• [Direction]: Update every one of the records below by changing "pose" to "view" wherever it appears, and leave everything else as it is.

• [Material]:
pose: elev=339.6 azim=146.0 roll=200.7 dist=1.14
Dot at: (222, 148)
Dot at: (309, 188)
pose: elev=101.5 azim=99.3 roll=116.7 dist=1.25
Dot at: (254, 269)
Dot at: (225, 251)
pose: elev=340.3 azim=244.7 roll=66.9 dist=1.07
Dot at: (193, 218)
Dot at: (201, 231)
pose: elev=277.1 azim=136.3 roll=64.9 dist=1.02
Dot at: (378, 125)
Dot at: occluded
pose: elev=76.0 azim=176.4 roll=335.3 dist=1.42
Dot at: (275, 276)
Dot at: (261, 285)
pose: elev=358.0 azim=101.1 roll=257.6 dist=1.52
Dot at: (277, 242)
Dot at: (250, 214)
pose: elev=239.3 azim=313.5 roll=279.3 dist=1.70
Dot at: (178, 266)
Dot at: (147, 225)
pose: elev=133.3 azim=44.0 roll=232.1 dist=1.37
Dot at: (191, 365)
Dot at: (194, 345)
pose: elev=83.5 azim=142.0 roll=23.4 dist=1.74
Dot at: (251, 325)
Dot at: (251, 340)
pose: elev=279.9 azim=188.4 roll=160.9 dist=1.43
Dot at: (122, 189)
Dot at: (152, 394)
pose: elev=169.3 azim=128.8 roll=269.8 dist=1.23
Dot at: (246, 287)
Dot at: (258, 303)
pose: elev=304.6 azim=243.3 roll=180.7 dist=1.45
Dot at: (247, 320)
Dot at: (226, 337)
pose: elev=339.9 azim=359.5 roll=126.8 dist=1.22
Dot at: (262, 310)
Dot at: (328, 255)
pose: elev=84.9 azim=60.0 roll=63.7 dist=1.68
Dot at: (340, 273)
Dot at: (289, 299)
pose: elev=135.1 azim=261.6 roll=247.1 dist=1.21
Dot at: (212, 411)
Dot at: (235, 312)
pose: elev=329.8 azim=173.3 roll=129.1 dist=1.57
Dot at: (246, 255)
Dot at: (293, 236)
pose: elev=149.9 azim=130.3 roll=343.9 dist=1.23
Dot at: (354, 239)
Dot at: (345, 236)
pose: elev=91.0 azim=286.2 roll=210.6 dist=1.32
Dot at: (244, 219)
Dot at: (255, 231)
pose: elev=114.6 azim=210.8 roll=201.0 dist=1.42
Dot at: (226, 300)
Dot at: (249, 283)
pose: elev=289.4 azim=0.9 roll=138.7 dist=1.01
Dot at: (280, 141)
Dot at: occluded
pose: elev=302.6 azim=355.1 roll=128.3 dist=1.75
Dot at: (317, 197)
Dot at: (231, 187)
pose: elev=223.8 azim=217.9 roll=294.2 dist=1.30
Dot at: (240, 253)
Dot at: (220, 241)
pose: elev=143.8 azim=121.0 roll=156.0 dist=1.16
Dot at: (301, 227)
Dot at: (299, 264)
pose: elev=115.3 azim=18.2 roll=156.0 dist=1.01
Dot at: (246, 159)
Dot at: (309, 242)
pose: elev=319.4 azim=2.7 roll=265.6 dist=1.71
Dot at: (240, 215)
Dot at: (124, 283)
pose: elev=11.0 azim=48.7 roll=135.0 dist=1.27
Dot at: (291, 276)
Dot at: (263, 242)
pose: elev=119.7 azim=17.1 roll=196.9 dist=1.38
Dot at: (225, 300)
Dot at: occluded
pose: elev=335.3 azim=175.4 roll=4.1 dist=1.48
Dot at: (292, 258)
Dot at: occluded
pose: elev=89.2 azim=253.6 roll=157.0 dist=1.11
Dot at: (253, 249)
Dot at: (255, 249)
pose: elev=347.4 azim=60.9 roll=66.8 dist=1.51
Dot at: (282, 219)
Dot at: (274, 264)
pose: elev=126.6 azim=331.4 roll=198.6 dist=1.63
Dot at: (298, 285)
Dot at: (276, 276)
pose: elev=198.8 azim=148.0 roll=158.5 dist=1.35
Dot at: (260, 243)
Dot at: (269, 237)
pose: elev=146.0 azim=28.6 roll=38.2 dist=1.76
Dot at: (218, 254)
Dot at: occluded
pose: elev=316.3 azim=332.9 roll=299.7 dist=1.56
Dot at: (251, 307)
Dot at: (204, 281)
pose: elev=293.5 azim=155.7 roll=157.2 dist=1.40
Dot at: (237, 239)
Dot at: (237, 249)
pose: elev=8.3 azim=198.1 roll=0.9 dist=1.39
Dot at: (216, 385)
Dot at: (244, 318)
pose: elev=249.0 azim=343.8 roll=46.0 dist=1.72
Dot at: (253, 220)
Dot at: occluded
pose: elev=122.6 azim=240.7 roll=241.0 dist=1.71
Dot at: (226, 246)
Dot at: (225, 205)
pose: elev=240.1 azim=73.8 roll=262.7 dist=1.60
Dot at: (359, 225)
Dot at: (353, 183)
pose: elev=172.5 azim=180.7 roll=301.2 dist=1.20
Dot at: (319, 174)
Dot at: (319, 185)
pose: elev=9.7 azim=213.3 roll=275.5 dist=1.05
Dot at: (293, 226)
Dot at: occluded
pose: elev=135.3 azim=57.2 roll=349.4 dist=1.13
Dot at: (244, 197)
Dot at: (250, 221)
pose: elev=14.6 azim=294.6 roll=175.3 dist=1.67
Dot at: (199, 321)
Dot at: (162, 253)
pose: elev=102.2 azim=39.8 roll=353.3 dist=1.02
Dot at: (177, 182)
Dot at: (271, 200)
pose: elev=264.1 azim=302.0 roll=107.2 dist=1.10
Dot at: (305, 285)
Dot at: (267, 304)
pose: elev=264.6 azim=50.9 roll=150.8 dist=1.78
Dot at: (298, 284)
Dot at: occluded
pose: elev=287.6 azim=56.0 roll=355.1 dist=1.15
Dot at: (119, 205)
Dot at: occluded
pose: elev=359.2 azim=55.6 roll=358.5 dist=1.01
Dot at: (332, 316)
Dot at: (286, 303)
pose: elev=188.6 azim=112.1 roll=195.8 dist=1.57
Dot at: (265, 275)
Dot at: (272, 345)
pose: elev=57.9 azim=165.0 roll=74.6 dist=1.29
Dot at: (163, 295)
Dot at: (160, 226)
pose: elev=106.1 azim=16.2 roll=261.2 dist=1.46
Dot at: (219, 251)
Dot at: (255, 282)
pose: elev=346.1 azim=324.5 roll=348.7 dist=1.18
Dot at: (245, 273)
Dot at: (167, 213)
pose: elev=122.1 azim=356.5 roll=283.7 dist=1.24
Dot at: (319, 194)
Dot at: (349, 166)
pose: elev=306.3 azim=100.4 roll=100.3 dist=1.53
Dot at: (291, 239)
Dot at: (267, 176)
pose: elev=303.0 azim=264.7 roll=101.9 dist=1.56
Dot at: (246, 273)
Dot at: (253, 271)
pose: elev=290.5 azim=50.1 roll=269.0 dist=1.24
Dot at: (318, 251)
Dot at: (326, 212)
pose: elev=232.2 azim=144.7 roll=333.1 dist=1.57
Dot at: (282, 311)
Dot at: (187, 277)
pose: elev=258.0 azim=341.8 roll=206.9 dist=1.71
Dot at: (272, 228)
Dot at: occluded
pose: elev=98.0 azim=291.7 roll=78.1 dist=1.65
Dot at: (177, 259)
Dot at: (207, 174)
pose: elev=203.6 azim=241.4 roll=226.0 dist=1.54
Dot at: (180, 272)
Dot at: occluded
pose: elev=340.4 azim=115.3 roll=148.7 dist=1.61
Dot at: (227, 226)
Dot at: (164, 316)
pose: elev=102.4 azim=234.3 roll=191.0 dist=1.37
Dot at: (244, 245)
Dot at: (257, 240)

• [Solution to this task]:
view: elev=339.6 azim=146.0 roll=200.7 dist=1.14
Dot at: (222, 148)
Dot at: (309, 188)
view: elev=101.5 azim=99.3 roll=116.7 dist=1.25
Dot at: (254, 269)
Dot at: (225, 251)
view: elev=340.3 azim=244.7 roll=66.9 dist=1.07
Dot at: (193, 218)
Dot at: (201, 231)
view: elev=277.1 azim=136.3 roll=64.9 dist=1.02
Dot at: (378, 125)
Dot at: occluded
view: elev=76.0 azim=176.4 roll=335.3 dist=1.42
Dot at: (275, 276)
Dot at: (261, 285)
view: elev=358.0 azim=101.1 roll=257.6 dist=1.52
Dot at: (277, 242)
Dot at: (250, 214)
view: elev=239.3 azim=313.5 roll=279.3 dist=1.70
Dot at: (178, 266)
Dot at: (147, 225)
view: elev=133.3 azim=44.0 roll=232.1 dist=1.37
Dot at: (191, 365)
Dot at: (194, 345)
view: elev=83.5 azim=142.0 roll=23.4 dist=1.74
Dot at: (251, 325)
Dot at: (251, 340)
view: elev=279.9 azim=188.4 roll=160.9 dist=1.43
Dot at: (122, 189)
Dot at: (152, 394)
view: elev=169.3 azim=128.8 roll=269.8 dist=1.23
Dot at: (246, 287)
Dot at: (258, 303)
view: elev=304.6 azim=243.3 roll=180.7 dist=1.45
Dot at: (247, 320)
Dot at: (226, 337)
view: elev=339.9 azim=359.5 roll=126.8 dist=1.22
Dot at: (262, 310)
Dot at: (328, 255)
view: elev=84.9 azim=60.0 roll=63.7 dist=1.68
Dot at: (340, 273)
Dot at: (289, 299)
view: elev=135.1 azim=261.6 roll=247.1 dist=1.21
Dot at: (212, 411)
Dot at: (235, 312)
view: elev=329.8 azim=173.3 roll=129.1 dist=1.57
Dot at: (246, 255)
Dot at: (293, 236)
view: elev=149.9 azim=130.3 roll=343.9 dist=1.23
Dot at: (354, 239)
Dot at: (345, 236)
view: elev=91.0 azim=286.2 roll=210.6 dist=1.32
Dot at: (244, 219)
Dot at: (255, 231)
view: elev=114.6 azim=210.8 roll=201.0 dist=1.42
Dot at: (226, 300)
Dot at: (249, 283)
view: elev=289.4 azim=0.9 roll=138.7 dist=1.01
Dot at: (280, 141)
Dot at: occluded
view: elev=302.6 azim=355.1 roll=128.3 dist=1.75
Dot at: (317, 197)
Dot at: (231, 187)
view: elev=223.8 azim=217.9 roll=294.2 dist=1.30
Dot at: (240, 253)
Dot at: (220, 241)
view: elev=143.8 azim=121.0 roll=156.0 dist=1.16
Dot at: (301, 227)
Dot at: (299, 264)
view: elev=115.3 azim=18.2 roll=156.0 dist=1.01
Dot at: (246, 159)
Dot at: (309, 242)
view: elev=319.4 azim=2.7 roll=265.6 dist=1.71
Dot at: (240, 215)
Dot at: (124, 283)
view: elev=11.0 azim=48.7 roll=135.0 dist=1.27
Dot at: (291, 276)
Dot at: (263, 242)
view: elev=119.7 azim=17.1 roll=196.9 dist=1.38
Dot at: (225, 300)
Dot at: occluded
view: elev=335.3 azim=175.4 roll=4.1 dist=1.48
Dot at: (292, 258)
Dot at: occluded
view: elev=89.2 azim=253.6 roll=157.0 dist=1.11
Dot at: (253, 249)
Dot at: (255, 249)
view: elev=347.4 azim=60.9 roll=66.8 dist=1.51
Dot at: (282, 219)
Dot at: (274, 264)
view: elev=126.6 azim=331.4 roll=198.6 dist=1.63
Dot at: (298, 285)
Dot at: (276, 276)
view: elev=198.8 azim=148.0 roll=158.5 dist=1.35
Dot at: (260, 243)
Dot at: (269, 237)
view: elev=146.0 azim=28.6 roll=38.2 dist=1.76
Dot at: (218, 254)
Dot at: occluded
view: elev=316.3 azim=332.9 roll=299.7 dist=1.56
Dot at: (251, 307)
Dot at: (204, 281)
view: elev=293.5 azim=155.7 roll=157.2 dist=1.40
Dot at: (237, 239)
Dot at: (237, 249)
view: elev=8.3 azim=198.1 roll=0.9 dist=1.39
Dot at: (216, 385)
Dot at: (244, 318)
view: elev=249.0 azim=343.8 roll=46.0 dist=1.72
Dot at: (253, 220)
Dot at: occluded
view: elev=122.6 azim=240.7 roll=241.0 dist=1.71
Dot at: (226, 246)
Dot at: (225, 205)
view: elev=240.1 azim=73.8 roll=262.7 dist=1.60
Dot at: (359, 225)
Dot at: (353, 183)
view: elev=172.5 azim=180.7 roll=301.2 dist=1.20
Dot at: (319, 174)
Dot at: (319, 185)
view: elev=9.7 azim=213.3 roll=275.5 dist=1.05
Dot at: (293, 226)
Dot at: occluded
view: elev=135.3 azim=57.2 roll=349.4 dist=1.13
Dot at: (244, 197)
Dot at: (250, 221)
view: elev=14.6 azim=294.6 roll=175.3 dist=1.67
Dot at: (199, 321)
Dot at: (162, 253)
view: elev=102.2 azim=39.8 roll=353.3 dist=1.02
Dot at: (177, 182)
Dot at: (271, 200)
view: elev=264.1 azim=302.0 roll=107.2 dist=1.10
Dot at: (305, 285)
Dot at: (267, 304)
view: elev=264.6 azim=50.9 roll=150.8 dist=1.78
Dot at: (298, 284)
Dot at: occluded
view: elev=287.6 azim=56.0 roll=355.1 dist=1.15
Dot at: (119, 205)
Dot at: occluded
view: elev=359.2 azim=55.6 roll=358.5 dist=1.01
Dot at: (332, 316)
Dot at: (286, 303)
view: elev=188.6 azim=112.1 roll=195.8 dist=1.57
Dot at: (265, 275)
Dot at: (272, 345)
view: elev=57.9 azim=165.0 roll=74.6 dist=1.29
Dot at: (163, 295)
Dot at: (160, 226)
view: elev=106.1 azim=16.2 roll=261.2 dist=1.46
Dot at: (219, 251)
Dot at: (255, 282)
view: elev=346.1 azim=324.5 roll=348.7 dist=1.18
Dot at: (245, 273)
Dot at: (167, 213)
view: elev=122.1 azim=356.5 roll=283.7 dist=1.24
Dot at: (319, 194)
Dot at: (349, 166)
view: elev=306.3 azim=100.4 roll=100.3 dist=1.53
Dot at: (291, 239)
Dot at: (267, 176)
view: elev=303.0 azim=264.7 roll=101.9 dist=1.56
Dot at: (246, 273)
Dot at: (253, 271)
view: elev=290.5 azim=50.1 roll=269.0 dist=1.24
Dot at: (318, 251)
Dot at: (326, 212)
view: elev=232.2 azim=144.7 roll=333.1 dist=1.57
Dot at: (282, 311)
Dot at: (187, 277)
view: elev=258.0 azim=341.8 roll=206.9 dist=1.71
Dot at: (272, 228)
Dot at: occluded
view: elev=98.0 azim=291.7 roll=78.1 dist=1.65
Dot at: (177, 259)
Dot at: (207, 174)
view: elev=203.6 azim=241.4 roll=226.0 dist=1.54
Dot at: (180, 272)
Dot at: occluded
view: elev=340.4 azim=115.3 roll=148.7 dist=1.61
Dot at: (227, 226)
Dot at: (164, 316)
view: elev=102.4 azim=234.3 roll=191.0 dist=1.37
Dot at: (244, 245)
Dot at: (257, 240)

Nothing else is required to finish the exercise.